Çözülecek Problemler.
**A.** Mahmut Temizyürek şiiri üzerine olan metinde tırnak içinde adı verilen şiirlerin tümünü listeleyin.
**B.** Satırların ilk satırından "хирургическое вмешательство), так" geçen satıra kadar (iki uç dahil) "Референсный диапазон" ifadesini "Референсные значения" olarak değiştirin. Diğer her şey aynı kalsın ve yalnızca bu satırları verin.

Metin Bloğu.

######

Her şairin bir kilit dizesi
vardır. İster ilk yapıtında yazılmış olsun bu dizeler, ister sonuncusunda,
isterse de hiç yazılmadığı halde okurunu bu dizelerin işaret ettiği anlama
ulaştırmış olsun. Ama bu şairin bütün yapıtlarını anlamamıza imkân tanıyan,
şiirlerinin kilidini zorlamamıza fırsat veren bu dizeler, bazen fazla göze
çarpmamış bir şiirin ortasında duruverir çoğunlukla. Mahmut Temizyürek’in de
öyle. Kanımca, onun şiirlerini çözümlemeye çabalamış her eleştirmen bu dizelerin
ışıltısını er ya da geç fark etmiş olmalıdır.
Noktalarda duracak kadar dengeliyim
Dar dünyada diken üstü duruşlar
Bu dizelerle başlayan “Noktalar”ın
devamında daha çarpıcı dizeler de mevcut. Ancak başlı başına bu iki dizenin
Mahmut Temizyürek şiirinde biçimden biçime giren, “gizlenme telaşıyla” yaşayan,
bir ışıyıp bir kaybolan öznenin tam da kapandığı yerden onu açacak anahtarlardan
biri olduğunu düşünüyorum. Ama bütün bunlardan önce Temizyürek şiirinde nasıl
bir özne tasarımı olduğunu, bu tasarımın zaman içinde hangi dönüşümlere
uğradığını göstermek gerekiyor.
Mahmut Temizyürek’in ilk şiir
kitabı İz ve Rüya’yı okumuş olanlar, bu
kitaptaki “ben” tasarımının sakınımlı yönlerine muhakkak dikkat etmiş olmalıdır.
Bu kitaptaki hemen hemen her şiir birinci tekil anlatımıyla açılırken, bir süre
sonra şiirin öznesi kendisini çoğul bir anlatıma teslim eder. Bu şiirlerdeki özne,
sanki kendisine dair önemli bir sırrı anlatmak, içerde tutulan bir sıkıntıyı
dökmek, irini patlatmak için konuşmaya başlamış ama çok geçmeden bundan vazgeçmiş
gibidir. Dahası, çok fazla konuştuğunu, kendisini ziyadesiyle açık ettiğini
düşünürcesine şiirin öznesini çoğu zaman belirgin bir biçimde değiştirme gereği
duyar şair. Bunu kanıtlamak için birkaç örnek vermem gerekiyor sanırım. “Yüreğimin
Yüksek Basıncı” şiirinde, “Ey benim rüzgârım/Yüreğimin yüksek basıncı/Bu
kaçıncı emir ‘konduğunuz yeri terk ediniz” dedikten hemen sonra aynı bölüm
şöyle devam eder: “Yine yollar/yıllar yılı fidan gövdemize kezzap içtiğimiz.” Örnekler
sadece bu dizelerle sınırlı değil. Aynı kitapta yer alan “Az Sonra” şiiri de
benzer bir yapıda ilerler. Bu şiir ikinci çoğulla başlayıp birinci tekille
devam eder, ancak en sonunda yine ben’den vazgeçip çoğula dönme ihtiyacı duyar:
“O gece çamların uğultusuna karıştık/ Ağaçlar baykuşlar, sırrımızı taşıyorlardı
/ nasıl kaçtık” dedikten sonra ikinci bölümün sonlarına doğru başka bir ses
belirir şiirde: “Dünya, az sonra ya kanatlı rüzgarını / ya adsız mezarını
sunacak olan / yeter mi bana.” Bu dizelerin devamında yine birinci tekille birinci
çoğulun çatışması yaşandıktan sonra, şiir şu dizelerle sona erer: “Sorduk ve
kaçtık.”

######

Girdi Verisi.
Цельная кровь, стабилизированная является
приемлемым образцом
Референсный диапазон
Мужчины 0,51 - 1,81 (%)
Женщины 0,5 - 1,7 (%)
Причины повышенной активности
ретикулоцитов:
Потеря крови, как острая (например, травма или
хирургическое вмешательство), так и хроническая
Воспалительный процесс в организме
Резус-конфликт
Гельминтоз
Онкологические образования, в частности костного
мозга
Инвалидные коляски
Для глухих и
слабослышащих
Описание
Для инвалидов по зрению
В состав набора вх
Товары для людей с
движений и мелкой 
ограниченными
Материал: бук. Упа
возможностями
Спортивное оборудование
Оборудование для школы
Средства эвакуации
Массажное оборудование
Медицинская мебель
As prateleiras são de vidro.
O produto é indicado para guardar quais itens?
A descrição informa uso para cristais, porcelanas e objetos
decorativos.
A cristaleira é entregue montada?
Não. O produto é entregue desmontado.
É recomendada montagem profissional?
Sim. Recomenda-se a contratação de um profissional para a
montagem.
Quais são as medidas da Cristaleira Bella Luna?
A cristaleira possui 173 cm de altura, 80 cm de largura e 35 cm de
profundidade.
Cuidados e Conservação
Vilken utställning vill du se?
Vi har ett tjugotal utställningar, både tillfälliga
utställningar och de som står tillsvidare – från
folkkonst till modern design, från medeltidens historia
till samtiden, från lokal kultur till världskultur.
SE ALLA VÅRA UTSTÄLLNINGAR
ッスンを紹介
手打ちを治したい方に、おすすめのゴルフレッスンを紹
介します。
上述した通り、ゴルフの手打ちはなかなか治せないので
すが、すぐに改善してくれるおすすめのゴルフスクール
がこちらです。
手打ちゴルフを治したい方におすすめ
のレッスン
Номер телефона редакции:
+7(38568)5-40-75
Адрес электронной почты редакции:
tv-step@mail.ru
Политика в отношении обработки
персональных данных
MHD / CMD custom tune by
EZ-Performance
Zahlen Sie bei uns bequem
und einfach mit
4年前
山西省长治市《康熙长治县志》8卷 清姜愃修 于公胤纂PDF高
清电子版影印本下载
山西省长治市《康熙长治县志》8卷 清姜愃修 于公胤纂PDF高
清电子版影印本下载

######

Cevap Anahtarı.
**A.**
"Noktalar"
"Yüreğimin Yüksek Basıncı"
"Az Sonra"

**B.**
Цельная кровь, стабилизированная является
приемлемым образцом
Референсные значения
Мужчины 0,51 - 1,81 (%)
Женщины 0,5 - 1,7 (%)
Причины повышенной активности
ретикулоцитов:
Потеря крови, как острая (например, травма или
хирургическое вмешательство), так и хроническая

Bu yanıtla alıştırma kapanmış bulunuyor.